Il gup ha condannato l’automobilista 57enne alla guida dell’auto, che ha travolto e ucciso Mary e Paul O’Reilly in via Colombo a tre anni di carcere per omicidio stradale. Riconosciuto il concorso di colpa delle vittime e le attenuanti generiche.
Mary e Paul O’Reilly
Tre anni di carcere è la condanna che il giudice dell'udienza preliminare ha stabilito per il cinquantasettenne, che ha travolto e ucciso i turisti sessantenni Mary e Paul O’Reilly in via Cristoforo Colombo a Roma il 7 settembre del 2023. L'automobilista, difeso dall'avvocato Renato Archidiacono, è finito a processo per omicidio stradale, per aver travolto i coniugi irlandesi, mentre attraversavano la strada.
Il processo è stato celebrato con rito abbreviato, in cui il giudice decide allo stato degli atti, cioè basandosi unicamente sulle indagini svolte. Evitando il dibattimento, l’imputato rinuncia a sentire testimoni in aula, ma ottiene in cambio uno sconto di pena pari a un terzo per i delitti e alla metà per le contravvenzioni.
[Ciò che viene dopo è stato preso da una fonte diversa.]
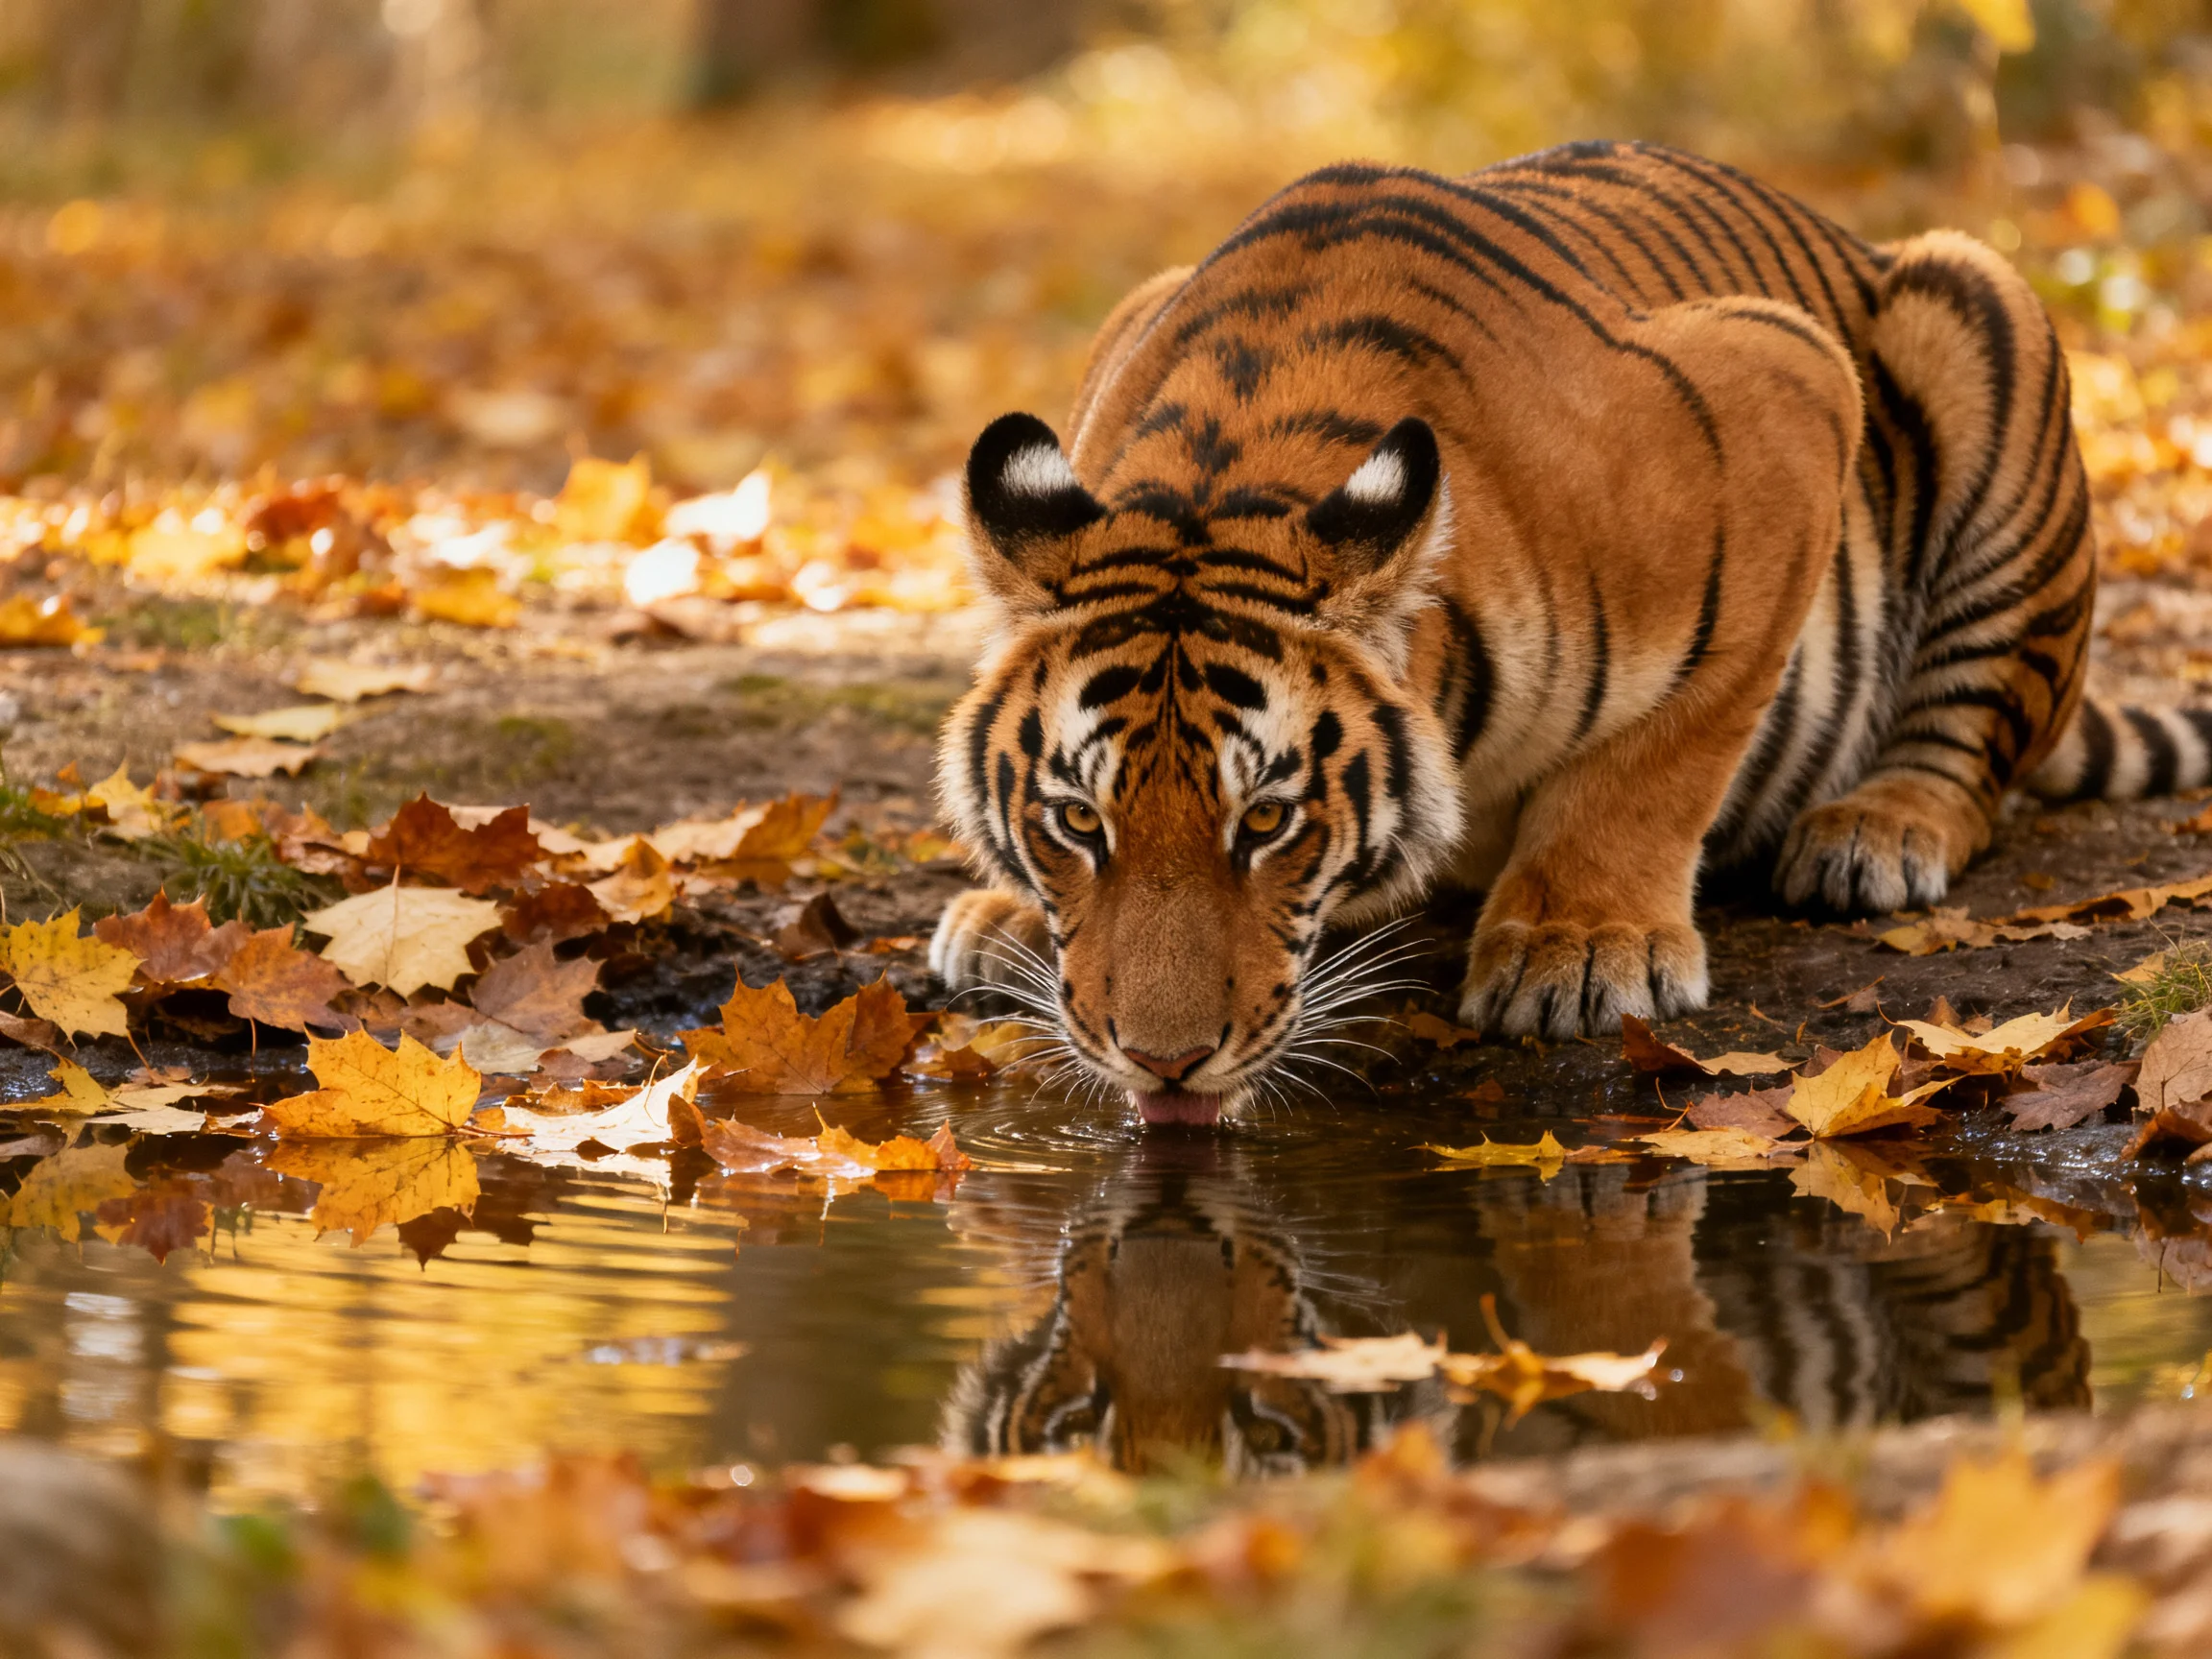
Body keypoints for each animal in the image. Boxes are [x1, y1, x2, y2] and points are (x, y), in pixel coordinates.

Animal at [931, 139, 2208, 1126]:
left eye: (1267, 822)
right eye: (1077, 821)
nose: (1161, 1061)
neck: (1227, 472)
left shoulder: (1783, 386)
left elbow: (1661, 755)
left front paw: (1583, 947)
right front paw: (1012, 905)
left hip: (1979, 312)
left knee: (1971, 745)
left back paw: (1876, 831)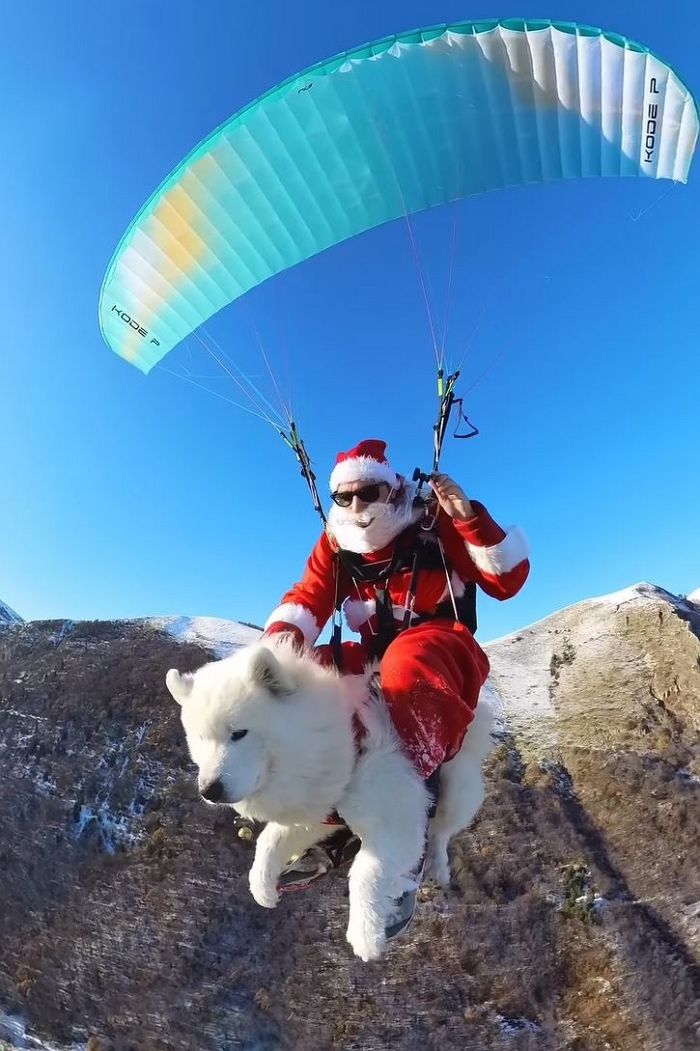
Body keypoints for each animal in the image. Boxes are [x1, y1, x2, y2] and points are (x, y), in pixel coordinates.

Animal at [166, 634, 493, 962]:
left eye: (239, 733)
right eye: (200, 738)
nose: (210, 790)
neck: (338, 742)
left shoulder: (396, 818)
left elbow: (366, 871)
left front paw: (366, 935)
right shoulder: (319, 811)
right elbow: (269, 840)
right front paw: (262, 886)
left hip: (456, 787)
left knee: (441, 832)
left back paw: (437, 866)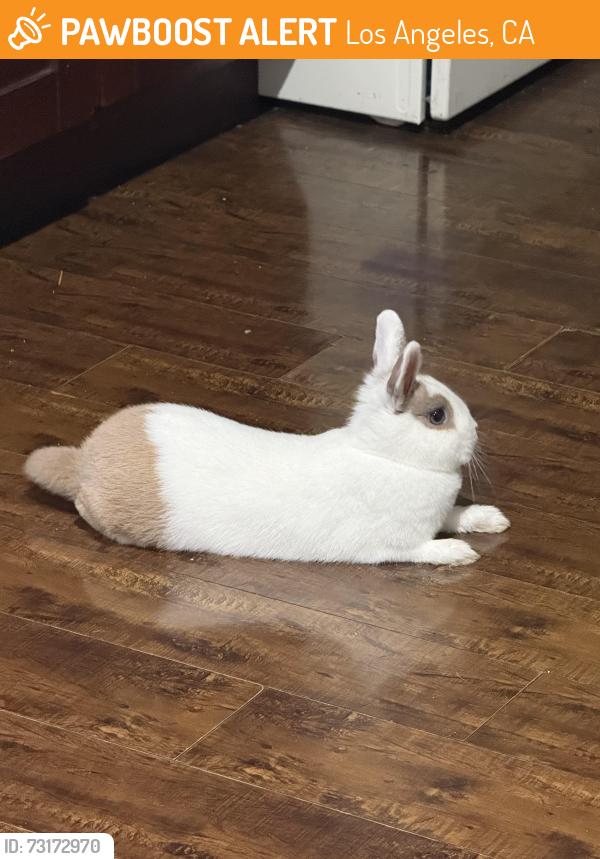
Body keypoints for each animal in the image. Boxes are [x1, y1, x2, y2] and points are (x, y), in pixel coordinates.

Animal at [24, 309, 509, 565]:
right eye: (437, 415)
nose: (476, 434)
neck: (387, 458)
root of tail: (82, 461)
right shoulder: (396, 542)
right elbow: (424, 549)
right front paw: (460, 553)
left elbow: (457, 513)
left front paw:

Riconosciuto il concorso di colpa e concesse le attenuanti generiche L'automobilista si è difeso, dichiarando che i pedoni sono comparsi sulla carreggiata all'ultimo momento e di non aver fatto in tempo a frenare. L'avvocato Archidiacono ha commentato la sentenza spiegando che "il giudice ha riconosciuto il concorso di colpa delle vittime e ha concesso le attenuanti generiche". In altre parole, avendo attraversato all'improvviso e con semaforo rosso, le vittime hanno parte della responsabilità, oltre che il conducente del veicolo.